Page images and extracted text:
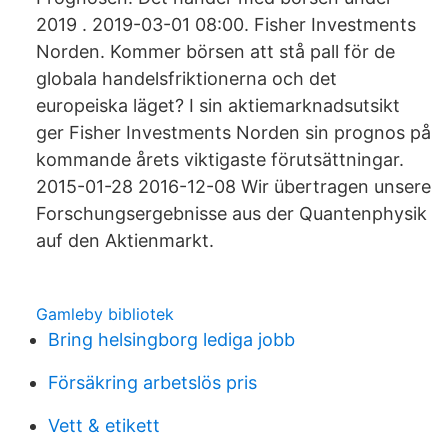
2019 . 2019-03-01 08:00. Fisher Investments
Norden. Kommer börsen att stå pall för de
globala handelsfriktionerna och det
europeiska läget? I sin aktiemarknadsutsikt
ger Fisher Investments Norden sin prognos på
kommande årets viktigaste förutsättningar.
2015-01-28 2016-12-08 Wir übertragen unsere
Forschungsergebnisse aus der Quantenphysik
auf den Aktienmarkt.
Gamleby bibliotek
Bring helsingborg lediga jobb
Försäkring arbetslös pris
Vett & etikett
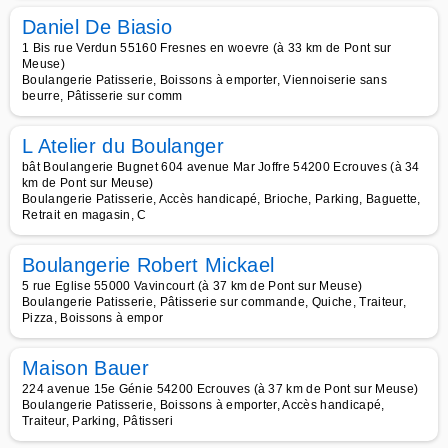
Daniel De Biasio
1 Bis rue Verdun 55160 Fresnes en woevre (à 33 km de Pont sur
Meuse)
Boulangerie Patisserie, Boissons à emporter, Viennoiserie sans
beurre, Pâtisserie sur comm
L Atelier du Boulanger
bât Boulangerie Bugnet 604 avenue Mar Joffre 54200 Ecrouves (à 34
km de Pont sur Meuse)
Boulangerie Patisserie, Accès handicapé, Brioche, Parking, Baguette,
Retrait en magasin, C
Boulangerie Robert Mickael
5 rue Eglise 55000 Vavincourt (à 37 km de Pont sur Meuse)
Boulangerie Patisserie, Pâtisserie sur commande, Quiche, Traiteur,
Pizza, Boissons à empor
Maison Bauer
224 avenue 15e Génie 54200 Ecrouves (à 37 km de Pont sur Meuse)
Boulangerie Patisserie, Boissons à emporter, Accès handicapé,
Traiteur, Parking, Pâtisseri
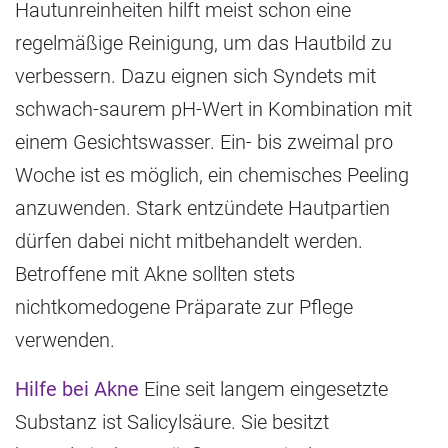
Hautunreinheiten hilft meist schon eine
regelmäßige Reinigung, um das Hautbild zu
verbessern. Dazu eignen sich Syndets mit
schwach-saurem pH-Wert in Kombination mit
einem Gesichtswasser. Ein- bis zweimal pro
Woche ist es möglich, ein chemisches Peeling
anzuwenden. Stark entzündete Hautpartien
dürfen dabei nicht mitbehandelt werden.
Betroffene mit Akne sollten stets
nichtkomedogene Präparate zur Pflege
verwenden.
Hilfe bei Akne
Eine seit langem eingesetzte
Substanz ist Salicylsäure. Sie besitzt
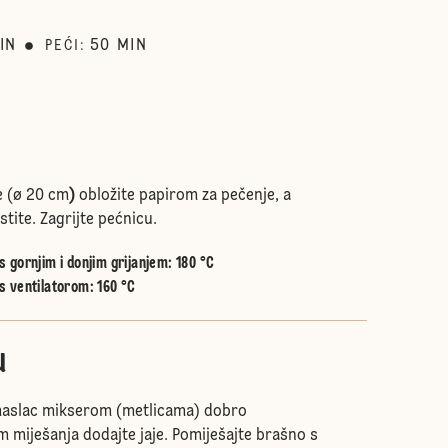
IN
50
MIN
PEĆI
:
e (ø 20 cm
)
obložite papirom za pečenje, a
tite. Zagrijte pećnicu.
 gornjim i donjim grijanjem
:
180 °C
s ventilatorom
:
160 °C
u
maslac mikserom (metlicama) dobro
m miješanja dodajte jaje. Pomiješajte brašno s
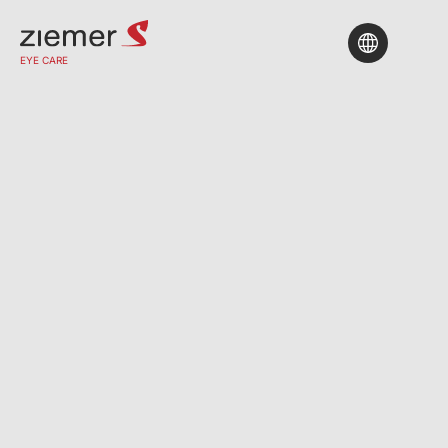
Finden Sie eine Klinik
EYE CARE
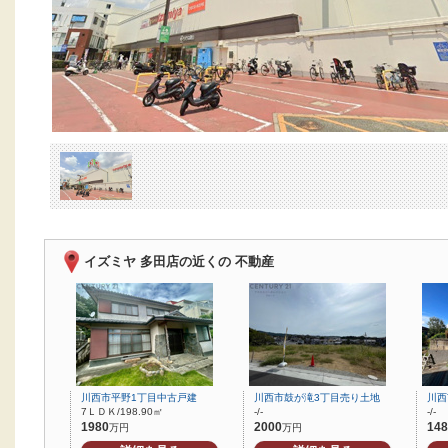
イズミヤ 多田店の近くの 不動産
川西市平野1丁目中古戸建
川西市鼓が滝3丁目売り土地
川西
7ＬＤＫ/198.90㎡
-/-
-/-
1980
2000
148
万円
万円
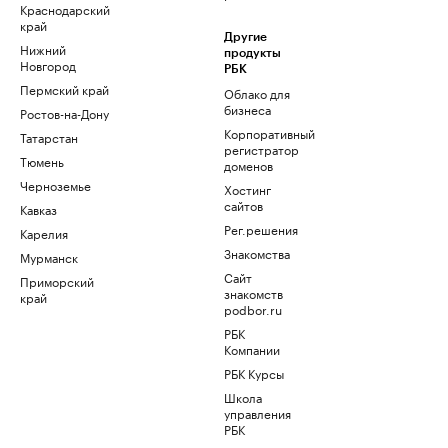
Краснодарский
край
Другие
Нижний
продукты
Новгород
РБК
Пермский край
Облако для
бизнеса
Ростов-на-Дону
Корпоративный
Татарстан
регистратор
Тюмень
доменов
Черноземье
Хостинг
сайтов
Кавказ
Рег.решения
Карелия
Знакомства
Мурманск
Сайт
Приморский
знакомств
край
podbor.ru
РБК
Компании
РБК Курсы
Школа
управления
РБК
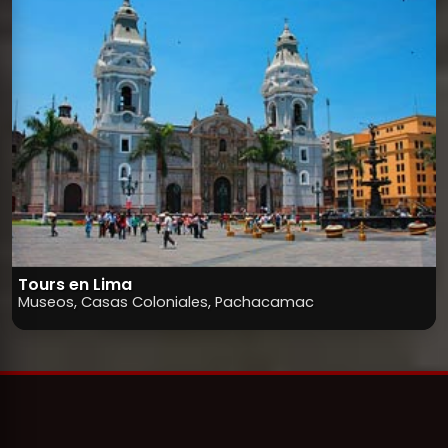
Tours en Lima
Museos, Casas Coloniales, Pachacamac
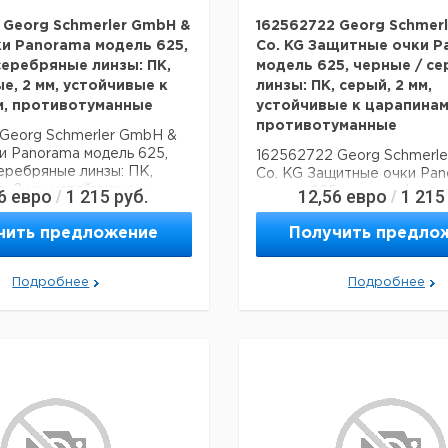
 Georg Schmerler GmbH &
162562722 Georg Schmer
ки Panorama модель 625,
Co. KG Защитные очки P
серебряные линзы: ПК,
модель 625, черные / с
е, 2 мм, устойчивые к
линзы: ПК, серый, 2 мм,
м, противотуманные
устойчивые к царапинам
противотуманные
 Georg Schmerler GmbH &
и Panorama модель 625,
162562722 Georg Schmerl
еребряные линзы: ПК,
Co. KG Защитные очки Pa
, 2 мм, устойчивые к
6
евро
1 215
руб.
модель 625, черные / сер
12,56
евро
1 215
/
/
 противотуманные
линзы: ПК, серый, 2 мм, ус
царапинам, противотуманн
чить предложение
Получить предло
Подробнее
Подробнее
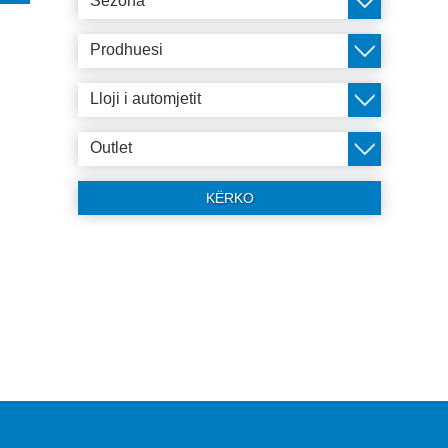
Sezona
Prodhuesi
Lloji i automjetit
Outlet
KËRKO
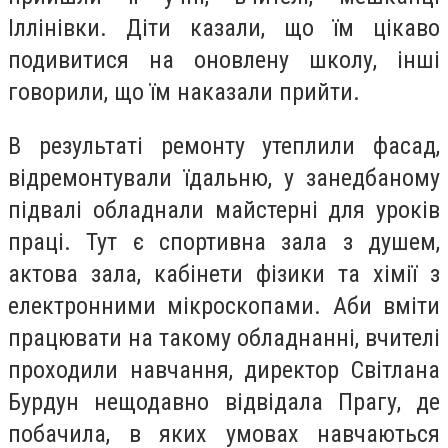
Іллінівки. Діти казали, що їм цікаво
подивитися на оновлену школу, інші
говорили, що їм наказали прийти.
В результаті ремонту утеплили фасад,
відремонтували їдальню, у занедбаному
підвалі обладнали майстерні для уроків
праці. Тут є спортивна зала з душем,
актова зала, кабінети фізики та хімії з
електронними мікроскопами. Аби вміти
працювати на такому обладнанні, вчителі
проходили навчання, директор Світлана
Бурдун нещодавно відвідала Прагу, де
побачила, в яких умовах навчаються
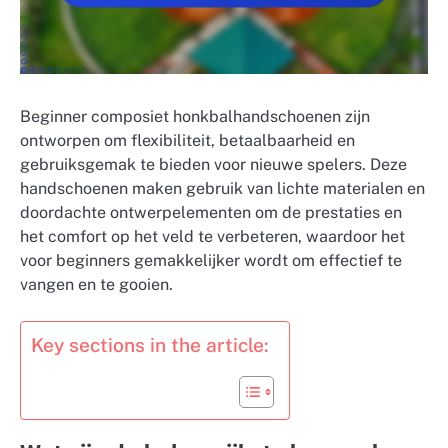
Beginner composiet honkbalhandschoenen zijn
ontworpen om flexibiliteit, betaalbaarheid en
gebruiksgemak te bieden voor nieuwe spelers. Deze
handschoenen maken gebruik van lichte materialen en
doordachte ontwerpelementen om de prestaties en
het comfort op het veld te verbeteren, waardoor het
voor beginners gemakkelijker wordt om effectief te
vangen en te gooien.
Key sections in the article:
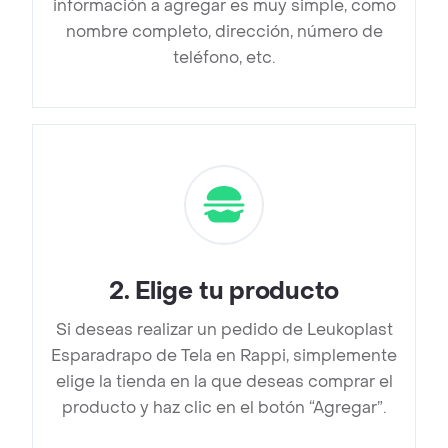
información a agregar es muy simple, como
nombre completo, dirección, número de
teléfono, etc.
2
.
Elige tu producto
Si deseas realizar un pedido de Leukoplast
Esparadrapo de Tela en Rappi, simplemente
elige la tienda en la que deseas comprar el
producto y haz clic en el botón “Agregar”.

* * *

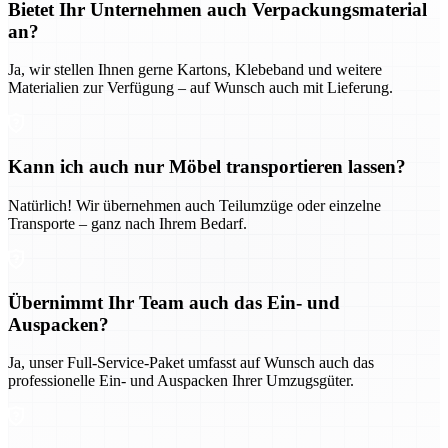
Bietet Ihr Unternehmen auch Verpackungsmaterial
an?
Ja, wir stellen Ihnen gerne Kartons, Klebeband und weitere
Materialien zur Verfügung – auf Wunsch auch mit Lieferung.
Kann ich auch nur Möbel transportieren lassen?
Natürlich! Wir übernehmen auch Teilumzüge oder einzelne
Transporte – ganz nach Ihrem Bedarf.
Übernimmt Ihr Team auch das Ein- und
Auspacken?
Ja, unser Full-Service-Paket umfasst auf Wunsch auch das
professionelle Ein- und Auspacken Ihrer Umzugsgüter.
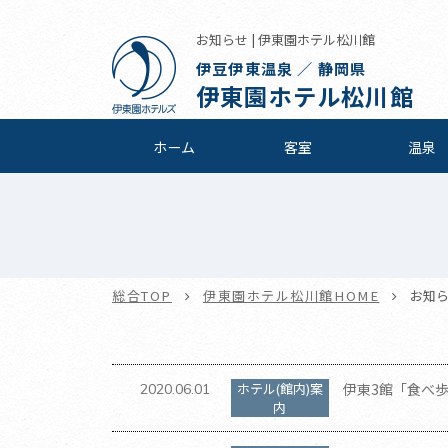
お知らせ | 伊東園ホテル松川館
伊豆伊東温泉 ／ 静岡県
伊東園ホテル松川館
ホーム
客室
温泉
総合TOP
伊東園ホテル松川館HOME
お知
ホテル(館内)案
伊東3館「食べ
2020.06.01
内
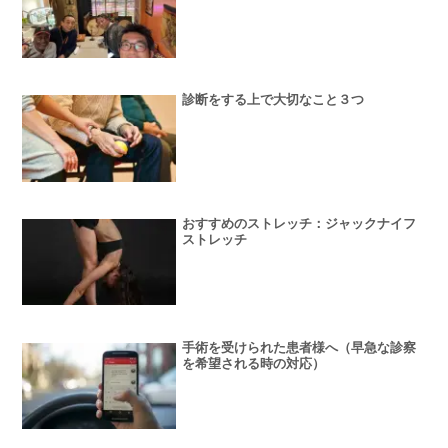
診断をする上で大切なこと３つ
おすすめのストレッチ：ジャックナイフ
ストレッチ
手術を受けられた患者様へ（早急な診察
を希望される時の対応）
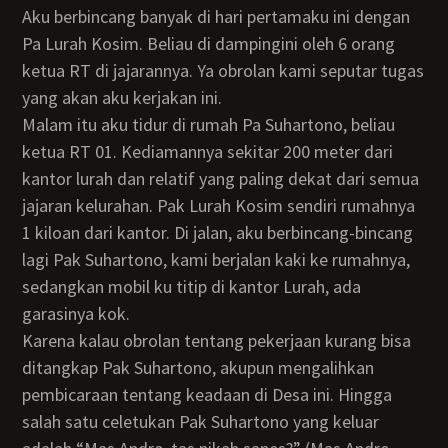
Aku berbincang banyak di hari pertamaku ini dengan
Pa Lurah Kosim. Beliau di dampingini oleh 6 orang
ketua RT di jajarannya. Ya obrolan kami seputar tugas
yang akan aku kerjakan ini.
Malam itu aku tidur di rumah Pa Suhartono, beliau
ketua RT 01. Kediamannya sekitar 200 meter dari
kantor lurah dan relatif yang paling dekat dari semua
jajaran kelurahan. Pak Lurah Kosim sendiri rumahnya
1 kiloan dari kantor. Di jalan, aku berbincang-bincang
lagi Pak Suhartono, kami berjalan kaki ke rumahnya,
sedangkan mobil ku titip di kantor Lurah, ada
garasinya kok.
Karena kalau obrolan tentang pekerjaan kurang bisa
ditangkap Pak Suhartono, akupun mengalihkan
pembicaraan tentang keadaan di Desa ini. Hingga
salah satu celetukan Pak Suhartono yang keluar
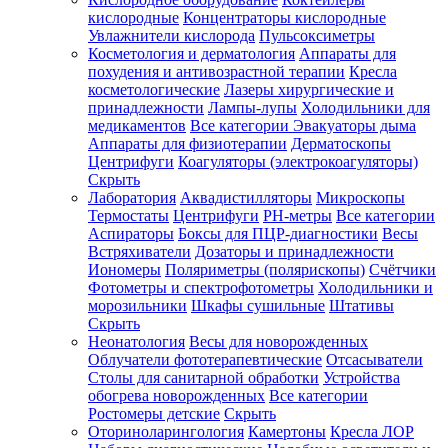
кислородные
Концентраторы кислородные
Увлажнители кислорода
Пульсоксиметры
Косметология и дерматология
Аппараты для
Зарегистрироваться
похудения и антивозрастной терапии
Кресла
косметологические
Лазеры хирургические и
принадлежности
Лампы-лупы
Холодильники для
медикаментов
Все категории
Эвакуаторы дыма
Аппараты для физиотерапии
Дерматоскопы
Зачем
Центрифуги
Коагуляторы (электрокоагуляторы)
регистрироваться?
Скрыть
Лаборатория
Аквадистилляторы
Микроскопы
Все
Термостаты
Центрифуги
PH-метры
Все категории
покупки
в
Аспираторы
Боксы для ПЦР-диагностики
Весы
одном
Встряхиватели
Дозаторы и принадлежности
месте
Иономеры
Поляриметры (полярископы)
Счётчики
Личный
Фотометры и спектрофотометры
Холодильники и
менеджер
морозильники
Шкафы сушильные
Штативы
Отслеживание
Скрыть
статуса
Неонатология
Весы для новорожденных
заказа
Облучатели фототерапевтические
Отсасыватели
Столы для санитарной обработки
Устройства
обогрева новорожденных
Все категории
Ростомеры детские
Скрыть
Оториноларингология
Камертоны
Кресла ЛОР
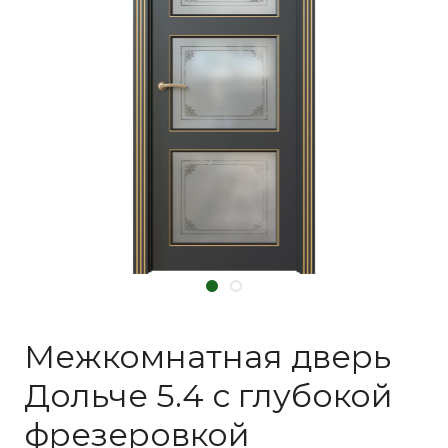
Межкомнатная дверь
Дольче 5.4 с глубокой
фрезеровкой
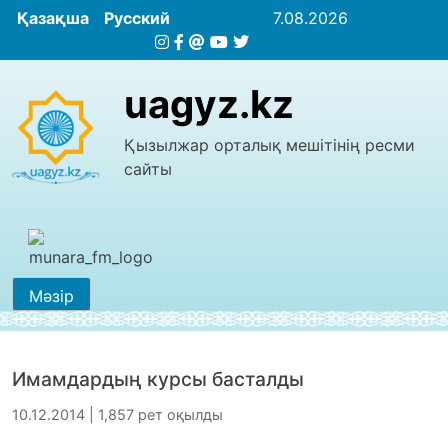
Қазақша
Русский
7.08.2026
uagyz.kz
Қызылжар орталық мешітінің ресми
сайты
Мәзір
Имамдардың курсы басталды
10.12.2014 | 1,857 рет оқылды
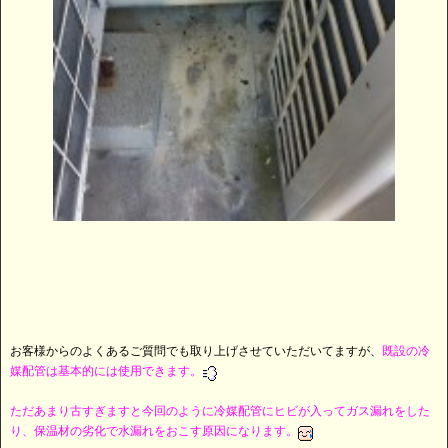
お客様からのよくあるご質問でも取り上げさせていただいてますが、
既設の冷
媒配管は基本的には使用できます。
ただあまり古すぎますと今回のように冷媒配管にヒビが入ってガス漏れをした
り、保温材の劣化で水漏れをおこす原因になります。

# [Exercise requirements]
Above are the records; repeat exactly the lines from the one holding "regelmäßige Reinigung, um das Hautbild zu" down to the one holding "anzuwenden. Stark entzündete Hautpartien", end lines included.

# [Reply to the exercise]
regelmäßige Reinigung, um das Hautbild zu
verbessern. Dazu eignen sich Syndets mit
schwach-saurem pH-Wert in Kombination mit
einem Gesichtswasser. Ein- bis zweimal pro
Woche ist es möglich, ein chemisches Peeling
anzuwenden. Stark entzündete Hautpartien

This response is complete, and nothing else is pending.